Presidents and professors from universities in Belt and Road countries sign to join the Belt and Road Regional Association of Energy and Power Universities in Shanghai on Friday to train electric power professionals.

Shanghai will cooperate with electric power universities, companies and organizations in over a dozen countries to train professionals and facilitate China's Belt and Road Initiative.

Two associations covering energy industries and universities along the Belt and Road Initiative regions were established in Shanghai on Friday during a forum on "international energy development and cooperation."

Proposed by the Shanghai University of Electric Power, the associations aim to create training platforms for electric power talent and drive innovative development of new energies, Li Hexing, president of the university, said.

Eighteen universities from Vietnam, Sri Lanka, Thailand, Brazil, Indonesia, Mongolia and other Belt and Road nations, as well as museums and research institutes, have signed up to join the associations.

Electric power has become a key field of the Belt and Road development, Li said. In the last five years, Chinese power suppliers have signed nearly 500 contracts on electric engineering with Belt and Road countries, bringing total investment of US$91.2 billion.

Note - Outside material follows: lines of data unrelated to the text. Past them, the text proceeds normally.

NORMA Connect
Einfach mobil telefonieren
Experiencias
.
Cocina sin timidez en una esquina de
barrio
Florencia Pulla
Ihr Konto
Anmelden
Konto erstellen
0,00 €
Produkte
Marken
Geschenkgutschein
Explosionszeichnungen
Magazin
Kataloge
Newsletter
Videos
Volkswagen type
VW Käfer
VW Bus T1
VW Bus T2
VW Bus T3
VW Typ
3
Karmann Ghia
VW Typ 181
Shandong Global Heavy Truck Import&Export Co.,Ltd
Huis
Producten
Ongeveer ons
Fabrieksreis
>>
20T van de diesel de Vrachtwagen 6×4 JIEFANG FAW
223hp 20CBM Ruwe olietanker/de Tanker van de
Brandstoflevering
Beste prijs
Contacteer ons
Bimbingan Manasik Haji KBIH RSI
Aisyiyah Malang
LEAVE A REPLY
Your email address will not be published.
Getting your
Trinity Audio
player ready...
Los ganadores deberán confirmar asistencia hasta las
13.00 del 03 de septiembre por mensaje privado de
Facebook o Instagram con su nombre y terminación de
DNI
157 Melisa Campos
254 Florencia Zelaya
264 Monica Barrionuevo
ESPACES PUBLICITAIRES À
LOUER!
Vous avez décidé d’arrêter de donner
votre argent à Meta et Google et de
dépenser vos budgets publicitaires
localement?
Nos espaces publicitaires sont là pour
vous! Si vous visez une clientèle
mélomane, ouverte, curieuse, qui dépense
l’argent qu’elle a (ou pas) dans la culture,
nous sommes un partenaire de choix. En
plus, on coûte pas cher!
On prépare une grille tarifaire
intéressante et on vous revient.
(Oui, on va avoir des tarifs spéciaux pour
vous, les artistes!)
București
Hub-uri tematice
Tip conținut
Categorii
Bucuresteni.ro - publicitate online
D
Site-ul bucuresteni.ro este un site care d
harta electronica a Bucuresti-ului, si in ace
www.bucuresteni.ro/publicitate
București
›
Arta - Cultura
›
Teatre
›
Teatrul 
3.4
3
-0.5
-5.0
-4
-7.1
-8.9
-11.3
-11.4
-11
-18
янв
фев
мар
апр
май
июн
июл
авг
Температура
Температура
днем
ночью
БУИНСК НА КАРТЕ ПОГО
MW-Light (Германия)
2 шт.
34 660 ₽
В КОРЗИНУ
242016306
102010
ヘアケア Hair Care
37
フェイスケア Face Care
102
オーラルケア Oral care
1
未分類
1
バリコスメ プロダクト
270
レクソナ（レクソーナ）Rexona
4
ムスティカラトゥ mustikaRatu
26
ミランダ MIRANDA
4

These projects have brought electricity and development opportunities to many countries with insufficient power supplies, the local company said.

"Every new electric power project requires a large number of professionals to take charge of maintenance and management," said Phatthanaphong Wanchanthuek, a professor with the Nakhon Phanom University in Thailand. "It is necessary and quite urgent to share the education and research resources with the university in Shanghai and other countries," he told the forum.

Shanghai to help train talent in Belt and Road nations
Ti Gong

A professor with Shanghai University of Electric Power gives a lesson to electric company employees in Pakistan.

Many of the graduates from Shanghai University of Electric Power have been sent to Indonesia, Cambodia, Pakistan and other Belt and Road nations to help to operate and manage power projects set up by Chinese companies.

The university has also trained over 300 professionals from 20 countries including Nepal, Poland, Russia, Indonesia, Malaysia, Vietnam, Pakistan, and Thailand. It has also recruited over 200 undergraduate and postgraduate students from these nations, most of whom have been working as core employees for China-invested electric power projects in their countries, according to the university.

Under the new agreements signed in Shanghai on Friday, the university will train more local staff at electric companies in Jordan and Iraq, as well as establishing foreign internship centers in Indonesia by the end of the year.

"Thanks to the training scheme from Shanghai, my salary is four times higher than my family members after being trained by the university for three months," said a Vietnamese employee surnamed Chan working at an electric power company in Vietnam.